I can’t breathe. I can’t breathe. Anything for air. I shoot for the surface, my lungs burning, my hair wrapped around my head.
I surface, choking.
But it’s not that when I reach the surface I can breathe. I’ve swallowed so much water all I can do is choke. I suck in only a sliver of air before the river pushes me under another side waterfall, which forces me under again, water in my mouth. I fight for the surface. I fight for air. Another waterfall ahead. This time I instinctively swim away from it, choking… can’t breathe…
The river loosens its chokehold and calms, still carrying me in overwhelming currents.
I spot the island that divides the river in two up ahead, and I weakly kick my way towards the massive, steep black rocks. If I don’t make it, I don’t know what will happen to me. I could be carried further down the river, down more waterfalls… into the ocean.
I grasp hold of the rocks.
I can’t climb out. I can’t think. I can’t respond to Kishori’s screams, “Bhakti! Bhakti!!”
I can only cling to the rocks with my weak grasp. And only one whisper comes out of my mouth, over and over and over again. I don’t know what I’m saying, I don’t know where it comes from, the name just comes: “Krishna. Krishna. Krishna.”
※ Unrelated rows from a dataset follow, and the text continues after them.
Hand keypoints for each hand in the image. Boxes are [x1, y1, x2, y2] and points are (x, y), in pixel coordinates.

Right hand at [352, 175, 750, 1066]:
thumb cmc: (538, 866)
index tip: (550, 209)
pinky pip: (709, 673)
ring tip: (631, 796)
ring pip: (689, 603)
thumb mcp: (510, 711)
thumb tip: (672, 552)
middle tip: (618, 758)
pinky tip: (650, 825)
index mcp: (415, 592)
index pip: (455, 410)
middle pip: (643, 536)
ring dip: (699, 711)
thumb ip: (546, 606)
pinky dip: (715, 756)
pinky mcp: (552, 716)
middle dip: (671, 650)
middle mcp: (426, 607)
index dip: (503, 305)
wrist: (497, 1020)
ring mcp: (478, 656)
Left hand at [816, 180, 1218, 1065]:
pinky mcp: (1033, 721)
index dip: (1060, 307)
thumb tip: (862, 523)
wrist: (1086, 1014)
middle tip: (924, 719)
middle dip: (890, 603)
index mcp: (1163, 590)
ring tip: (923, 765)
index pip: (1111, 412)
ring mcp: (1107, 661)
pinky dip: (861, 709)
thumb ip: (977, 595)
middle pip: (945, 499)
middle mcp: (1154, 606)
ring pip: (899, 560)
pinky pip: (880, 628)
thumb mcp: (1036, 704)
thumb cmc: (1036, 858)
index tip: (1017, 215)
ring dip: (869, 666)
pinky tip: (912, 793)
My religion is stripped away from me. I do not think of a blue boy with a flute, because that's how God is portrayed in my religion, that is Krishna. I do not think of festivals or temples or scriptures or holy people or holy places… nothing.
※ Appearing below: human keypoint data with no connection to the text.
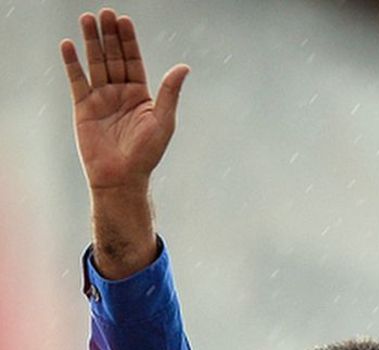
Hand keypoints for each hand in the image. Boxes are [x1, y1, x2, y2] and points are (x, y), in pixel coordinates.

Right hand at [60, 8, 188, 191]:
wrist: (122, 177)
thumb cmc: (146, 153)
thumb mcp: (163, 121)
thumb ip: (170, 92)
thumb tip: (184, 67)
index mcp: (141, 95)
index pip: (133, 60)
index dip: (129, 41)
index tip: (124, 20)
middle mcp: (120, 93)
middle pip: (114, 57)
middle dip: (109, 35)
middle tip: (104, 12)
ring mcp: (101, 98)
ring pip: (95, 64)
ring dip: (91, 42)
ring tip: (87, 19)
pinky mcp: (83, 107)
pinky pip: (77, 80)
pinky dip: (72, 63)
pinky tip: (69, 45)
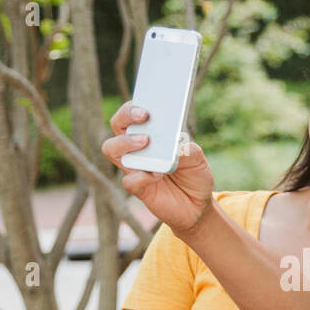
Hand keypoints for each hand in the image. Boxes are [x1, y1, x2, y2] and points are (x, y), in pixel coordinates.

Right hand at [102, 101, 214, 234]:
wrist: (197, 206)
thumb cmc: (193, 175)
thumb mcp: (197, 157)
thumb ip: (186, 147)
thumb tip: (175, 143)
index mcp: (150, 133)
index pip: (132, 113)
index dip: (133, 105)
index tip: (145, 103)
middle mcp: (137, 147)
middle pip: (117, 125)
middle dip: (125, 116)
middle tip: (144, 116)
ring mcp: (134, 167)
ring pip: (111, 149)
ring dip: (126, 143)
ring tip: (145, 142)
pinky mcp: (137, 188)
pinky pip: (129, 180)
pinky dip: (141, 176)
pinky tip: (157, 175)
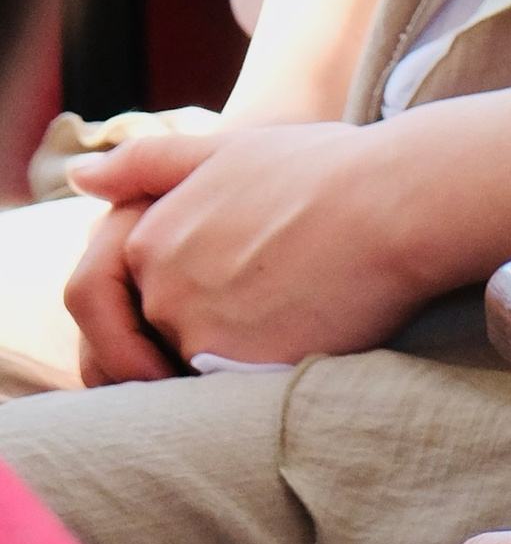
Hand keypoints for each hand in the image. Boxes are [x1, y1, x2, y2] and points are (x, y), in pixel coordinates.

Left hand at [69, 117, 431, 366]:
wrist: (397, 201)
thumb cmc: (325, 168)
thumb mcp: (230, 148)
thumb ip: (148, 162)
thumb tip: (79, 178)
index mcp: (149, 238)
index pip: (137, 301)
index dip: (188, 303)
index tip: (242, 292)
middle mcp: (159, 288)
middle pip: (165, 339)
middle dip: (208, 333)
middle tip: (278, 302)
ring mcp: (195, 330)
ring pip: (196, 370)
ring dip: (233, 358)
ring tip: (295, 319)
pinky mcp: (237, 367)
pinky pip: (232, 395)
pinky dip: (261, 378)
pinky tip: (305, 340)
Even when the current picks up again and plasters me to the rocks, I can’t think, I can only hold on and say that name over and over again: “Krishna. Krishna. Krishna.”
Kishori is in a panic. She jumps into the river and swims to the island. I have climbed out by now and sit in the sun, eyes closed, and the heat of the black rocks warms my shivering skin.
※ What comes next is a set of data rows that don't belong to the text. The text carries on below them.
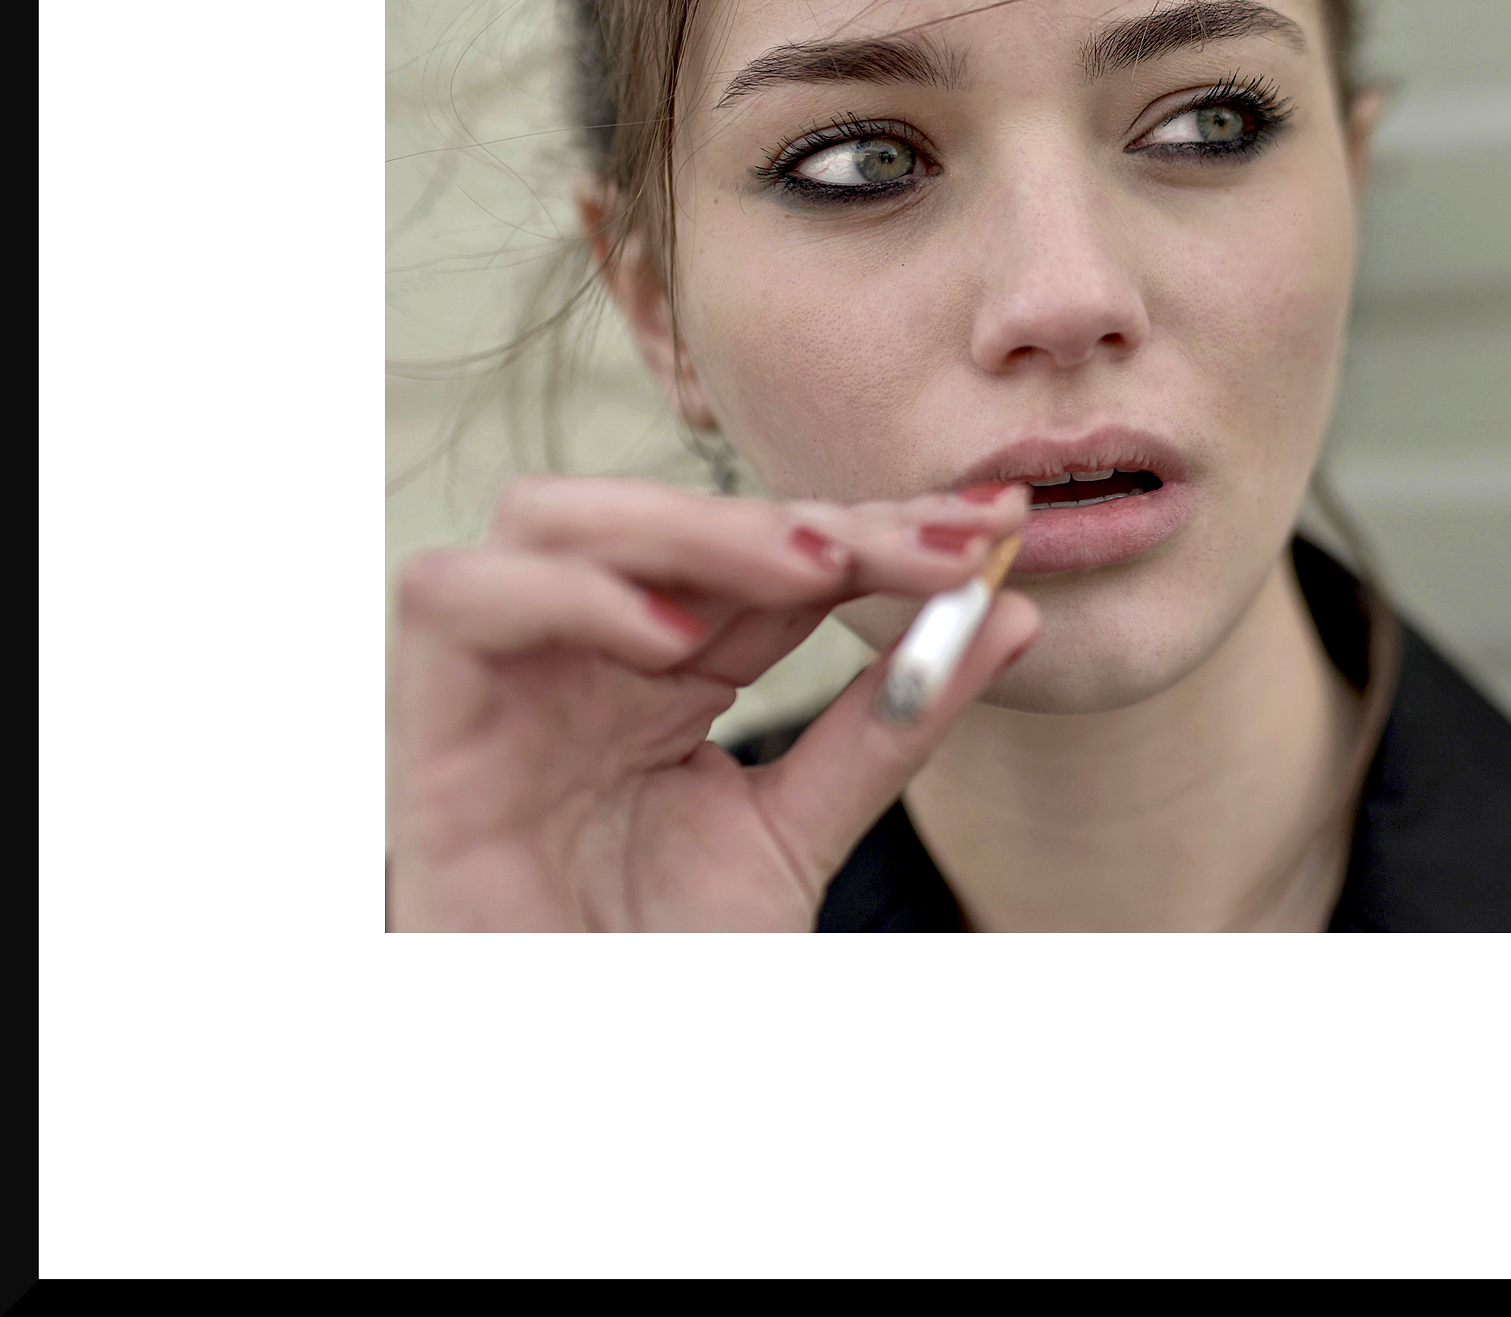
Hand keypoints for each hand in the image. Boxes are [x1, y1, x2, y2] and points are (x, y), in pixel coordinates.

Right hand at [386, 475, 1035, 929]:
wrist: (579, 1063)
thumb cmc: (665, 961)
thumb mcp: (803, 829)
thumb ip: (894, 721)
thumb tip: (1013, 611)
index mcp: (659, 664)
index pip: (764, 551)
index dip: (875, 526)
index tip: (995, 527)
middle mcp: (577, 653)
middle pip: (670, 516)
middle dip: (810, 515)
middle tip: (938, 543)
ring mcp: (499, 682)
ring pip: (554, 519)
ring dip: (695, 526)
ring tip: (820, 566)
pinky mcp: (428, 731)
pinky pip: (455, 601)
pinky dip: (568, 595)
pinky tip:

When Kishori reaches me, I admit to her that I’m shaken, but I play it off. I refuse to be a wuss. Kishori warily accepts my cool demeanor. We warm in the sun on the rocks awhile longer until I realize I still have to go to work.
I insist to Kishori that I'll head back alone, so I shakily swim the short distance to the shore, climb out, and walk the rest of the way back. I head to a friend’s house, get dressed, and hop on my bike. Life goes on.
But life doesn’t go on. At work, I wash my face with water and realize I feel sick. I clock out. I lay down outside in the peaceful summer afternoon.
I begin to sob and sob. Scenes of water and rocks and feelings and no air flash through my mind and through my body. The fear washes through me in waves.
Why am I still alive? In one moment I could have hit my head, I could have swallowed too much water, I could have been carried further and further down the river, down more waterfalls, into the ocean... in one second, done. Just like that.
What unnerved me the most was that I was not thinking of God in the midst of all that chaos. Survival was my only instinct – just air. And yet if I had died in those moments, what would I have been thinking of? Where would my soul have flown?
That afternoon I had a crisis of faith that I have reflected upon for many years. I began to question my religion in every possible way and I sought answers, year after year. After many conversations and many years, I have come to a conclusion: I may have abandoned the holy name but the holy name never abandoned me.
Krishna is not Hindu or Christian or Muslim or Indian or from this religion or that religion… Krishna is God, and He came for me when my mind was shattered.
Someone once asked the saint Srila Prabhupad what he feels when he chants the holy name. Immediately he replied, “I feel no fear.”
I realize that at any moment death may come for me, even at a moment when I am least expecting it and cannot turn to God. Yet I have nothing to fear, for even if I am shattered and broken, the holy name shall carry me in His arms.